Task brief => The excerpt below about the Indian government and dissent names several groups, other than Muslims, that the government regards as anti-national. List every one of them.

Excerpt provided =>

The present Indian government is of the view that all Indian Muslims are anti-national, though not all anti-national people are Muslims: intellectuals, Naxalites, political dissenters, critics of the state, and especially Nehruvian-style secularists are all anti-nationals, too. The Prime Minister talks of brotherhood but shares kinship only with hard-core Hindu nationalists. His bear hug is intended only for foreign leaders, not for most fellow Indians and certainly not for those who do not meet his criteria of the true nationalist Indian subject. He has mastered the art of clichés: just how hollow his “sabka saath, sabka vikas, sabka vishwas” sounds is apparent to everyone but the author of this slogan, especially now that he has, after the commencement of his second term as Prime Minister, bared his fangs.
Whether it is the Prime Minister, the Home Minister, or, to take an illustration, the junior Railway Minister, who has said that the only fitting reply of the government to demonstrators found destroying railway property is to “shoot them at sight”, the response of those presently in power to dissenting opinions is utterly predictable and follows a set pattern. The particularities of a demonstration directed at the state matter little, since there is already in place a vocabulary for dealing with such contingencies, though, as dissent grows and the authoritarian state hardens, the knives are sharpened and the vocabulary fattened.

Excerpted data =>

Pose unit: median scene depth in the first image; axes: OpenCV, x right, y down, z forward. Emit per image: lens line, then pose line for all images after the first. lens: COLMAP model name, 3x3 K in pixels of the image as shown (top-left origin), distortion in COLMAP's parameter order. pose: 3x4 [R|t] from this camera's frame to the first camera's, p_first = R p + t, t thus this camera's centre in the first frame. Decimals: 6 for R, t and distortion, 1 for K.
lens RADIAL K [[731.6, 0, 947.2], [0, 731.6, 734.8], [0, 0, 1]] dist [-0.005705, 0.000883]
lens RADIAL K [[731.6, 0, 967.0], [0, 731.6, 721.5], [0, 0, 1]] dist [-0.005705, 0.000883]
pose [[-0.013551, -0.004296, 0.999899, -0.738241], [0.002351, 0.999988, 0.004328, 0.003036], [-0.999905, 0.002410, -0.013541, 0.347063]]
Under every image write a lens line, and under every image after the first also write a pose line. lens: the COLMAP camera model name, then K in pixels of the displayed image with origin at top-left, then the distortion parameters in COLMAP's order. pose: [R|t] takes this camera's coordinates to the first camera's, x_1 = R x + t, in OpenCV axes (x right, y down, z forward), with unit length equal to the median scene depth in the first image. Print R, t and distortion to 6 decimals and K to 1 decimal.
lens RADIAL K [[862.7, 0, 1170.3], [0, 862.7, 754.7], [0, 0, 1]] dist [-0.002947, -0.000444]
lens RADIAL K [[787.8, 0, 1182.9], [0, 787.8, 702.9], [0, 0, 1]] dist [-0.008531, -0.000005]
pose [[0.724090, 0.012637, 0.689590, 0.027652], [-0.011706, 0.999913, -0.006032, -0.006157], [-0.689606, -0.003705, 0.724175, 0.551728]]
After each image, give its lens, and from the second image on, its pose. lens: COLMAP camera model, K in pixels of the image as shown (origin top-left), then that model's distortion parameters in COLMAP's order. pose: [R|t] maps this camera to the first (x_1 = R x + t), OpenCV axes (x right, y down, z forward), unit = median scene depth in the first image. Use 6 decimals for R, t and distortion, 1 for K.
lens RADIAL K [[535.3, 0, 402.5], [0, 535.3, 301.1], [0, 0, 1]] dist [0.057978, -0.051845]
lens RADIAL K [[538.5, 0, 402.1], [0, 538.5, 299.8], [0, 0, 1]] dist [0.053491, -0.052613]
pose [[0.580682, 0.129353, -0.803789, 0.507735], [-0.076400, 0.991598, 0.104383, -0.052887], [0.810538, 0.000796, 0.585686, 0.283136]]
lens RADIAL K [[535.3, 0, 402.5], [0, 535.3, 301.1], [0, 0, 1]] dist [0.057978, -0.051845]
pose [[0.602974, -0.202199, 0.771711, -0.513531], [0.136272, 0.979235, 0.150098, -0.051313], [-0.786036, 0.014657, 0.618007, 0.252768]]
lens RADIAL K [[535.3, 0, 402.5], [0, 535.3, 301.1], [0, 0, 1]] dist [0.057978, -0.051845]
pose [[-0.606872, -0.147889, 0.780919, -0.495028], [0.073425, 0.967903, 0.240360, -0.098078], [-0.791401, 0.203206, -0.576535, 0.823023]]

Output of the exercise =>
- Intellectuals
- Naxalites
- Political dissenters
- Critics of the state
- Nehruvian-style secularists